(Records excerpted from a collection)

Segment Open

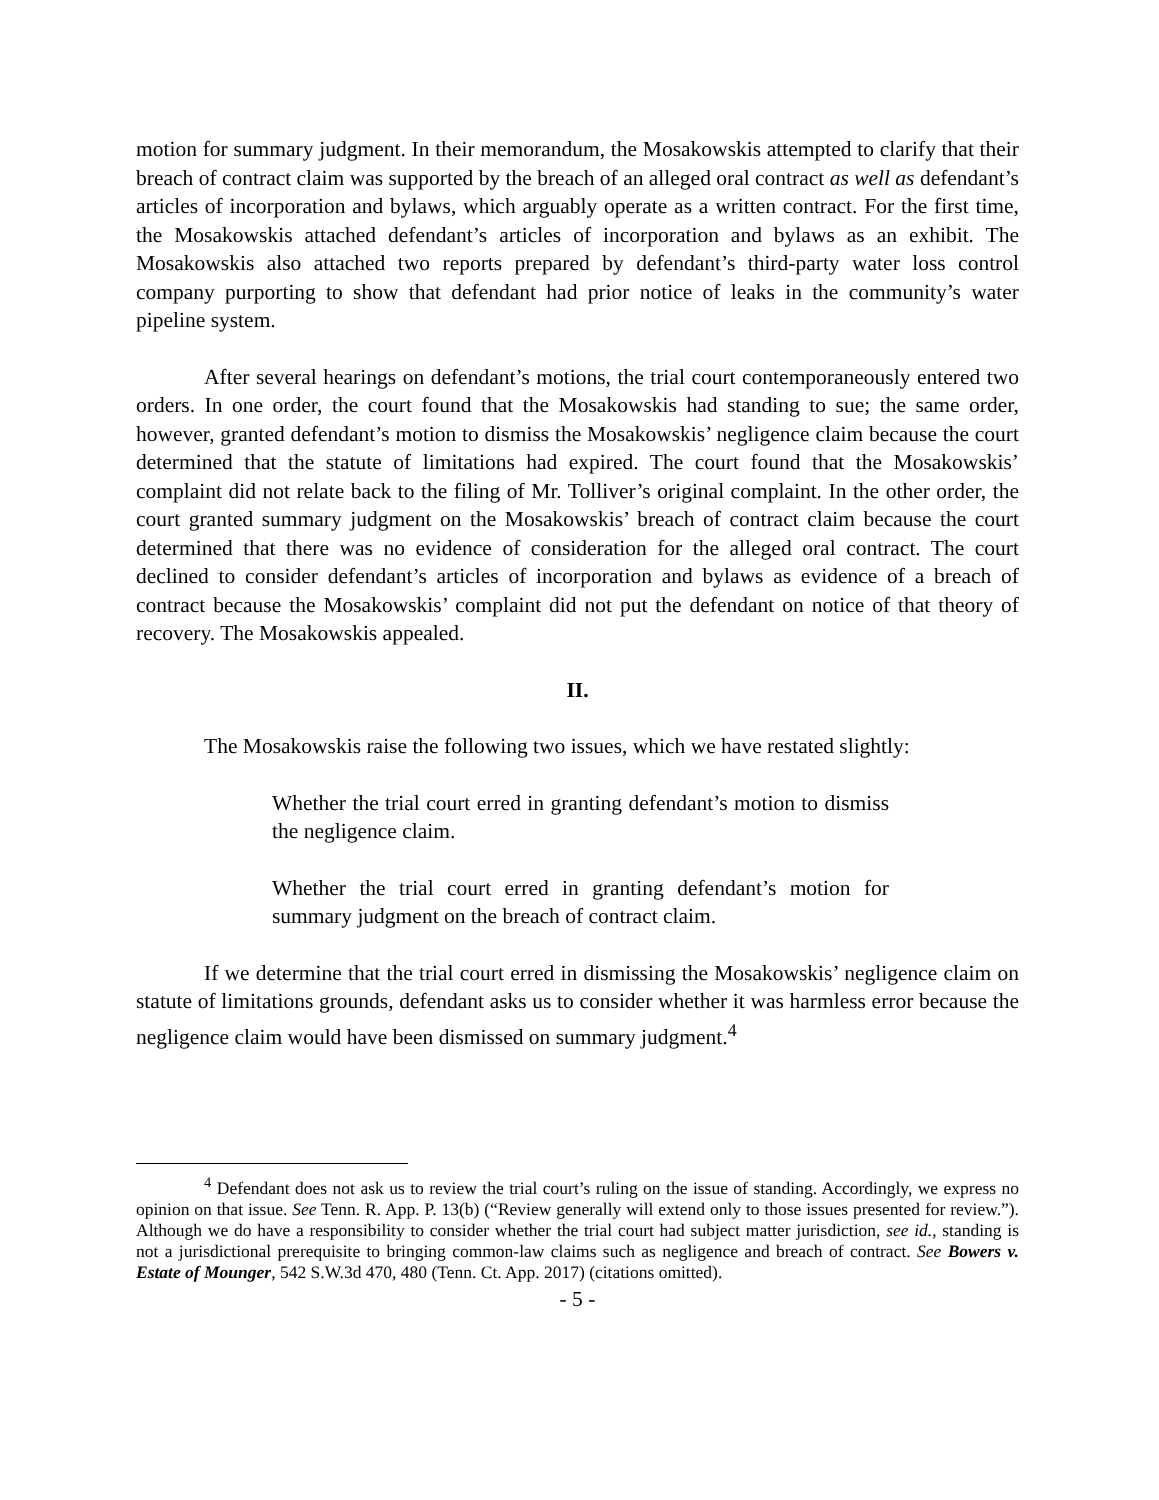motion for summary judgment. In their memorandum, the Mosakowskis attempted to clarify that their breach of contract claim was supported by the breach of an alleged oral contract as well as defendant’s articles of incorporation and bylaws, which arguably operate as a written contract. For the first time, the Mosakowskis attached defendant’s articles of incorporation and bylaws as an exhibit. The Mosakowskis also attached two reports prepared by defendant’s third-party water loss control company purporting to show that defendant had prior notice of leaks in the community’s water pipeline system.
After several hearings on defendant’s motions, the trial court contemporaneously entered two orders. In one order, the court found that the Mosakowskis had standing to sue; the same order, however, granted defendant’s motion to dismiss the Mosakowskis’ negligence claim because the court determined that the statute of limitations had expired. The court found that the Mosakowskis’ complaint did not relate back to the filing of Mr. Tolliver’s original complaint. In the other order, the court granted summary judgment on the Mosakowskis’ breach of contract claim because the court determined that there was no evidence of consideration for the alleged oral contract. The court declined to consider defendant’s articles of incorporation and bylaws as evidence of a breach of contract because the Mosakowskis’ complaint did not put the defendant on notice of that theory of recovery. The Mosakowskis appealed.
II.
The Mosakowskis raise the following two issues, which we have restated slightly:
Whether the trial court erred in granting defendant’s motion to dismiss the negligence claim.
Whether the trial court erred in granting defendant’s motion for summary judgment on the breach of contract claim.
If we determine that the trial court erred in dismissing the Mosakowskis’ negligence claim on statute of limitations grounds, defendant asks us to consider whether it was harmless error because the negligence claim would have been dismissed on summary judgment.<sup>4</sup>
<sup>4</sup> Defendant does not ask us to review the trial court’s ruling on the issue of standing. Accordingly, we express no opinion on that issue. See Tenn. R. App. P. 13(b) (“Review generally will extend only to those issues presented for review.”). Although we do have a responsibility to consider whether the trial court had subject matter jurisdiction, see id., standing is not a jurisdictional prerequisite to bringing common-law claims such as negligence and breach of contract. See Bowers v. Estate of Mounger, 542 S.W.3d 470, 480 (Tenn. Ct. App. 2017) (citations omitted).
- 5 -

Segment Closed
Segment Open

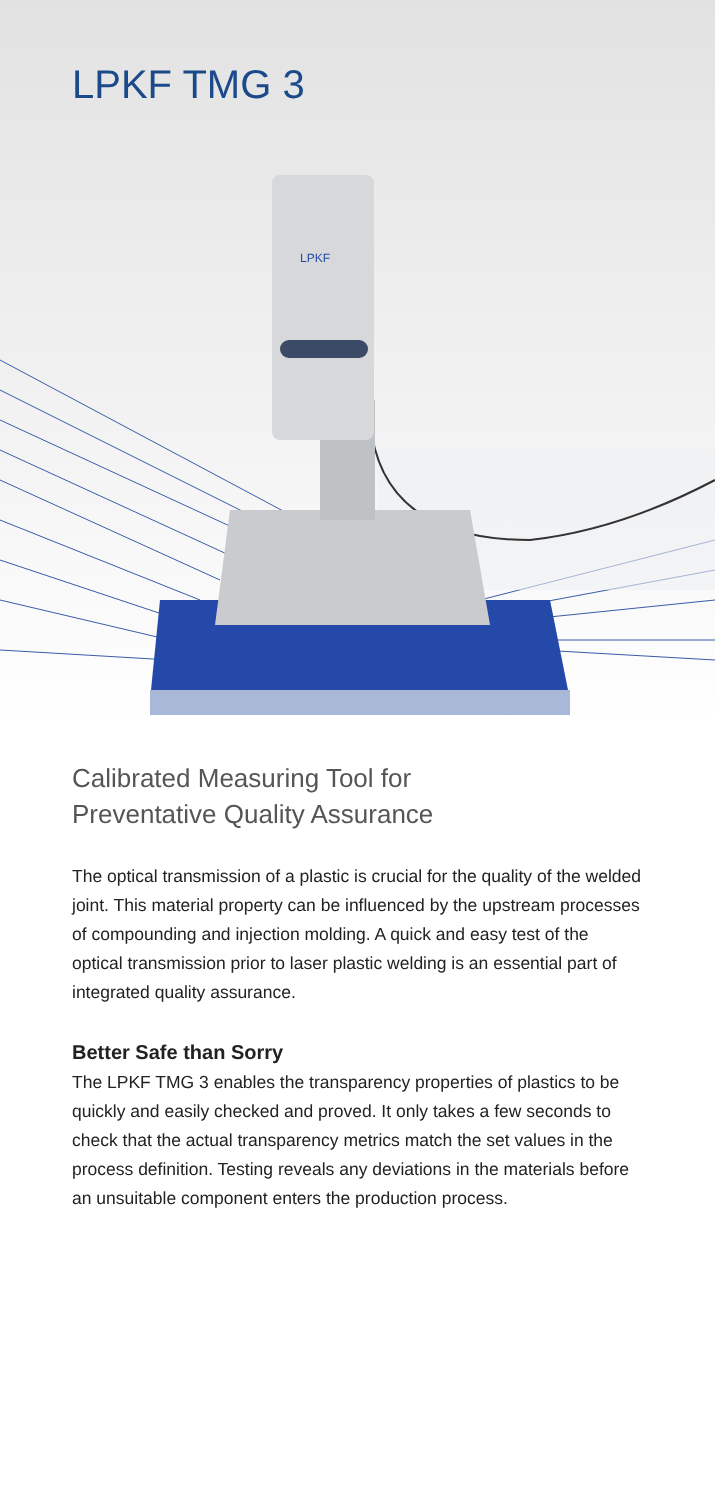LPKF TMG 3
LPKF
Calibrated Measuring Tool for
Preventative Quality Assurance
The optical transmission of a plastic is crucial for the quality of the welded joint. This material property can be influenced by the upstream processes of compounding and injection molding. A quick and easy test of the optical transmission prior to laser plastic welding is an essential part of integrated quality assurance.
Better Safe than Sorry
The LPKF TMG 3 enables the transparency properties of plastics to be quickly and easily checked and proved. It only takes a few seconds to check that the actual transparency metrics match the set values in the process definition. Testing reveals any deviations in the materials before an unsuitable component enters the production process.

Segment Closed

__What you have to do__
Every line of the records in which the string "issues" is found should be counted, and only the count returned.

__Reply__
2